* _What is expected_
As the answer, give every line of the records that includes the word "https".

* _Records shown_
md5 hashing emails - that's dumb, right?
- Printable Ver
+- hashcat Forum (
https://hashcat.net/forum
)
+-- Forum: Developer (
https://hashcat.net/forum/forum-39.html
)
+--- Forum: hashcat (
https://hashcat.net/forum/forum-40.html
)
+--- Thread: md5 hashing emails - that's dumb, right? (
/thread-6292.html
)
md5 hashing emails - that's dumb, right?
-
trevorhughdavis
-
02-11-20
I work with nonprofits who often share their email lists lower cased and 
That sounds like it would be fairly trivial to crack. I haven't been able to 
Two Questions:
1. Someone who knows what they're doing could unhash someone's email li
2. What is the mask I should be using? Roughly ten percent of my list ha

* _Result for this task_
https://hashcat.net/forum
https://hashcat.net/forum/forum-39.html
https://hashcat.net/forum/forum-40.html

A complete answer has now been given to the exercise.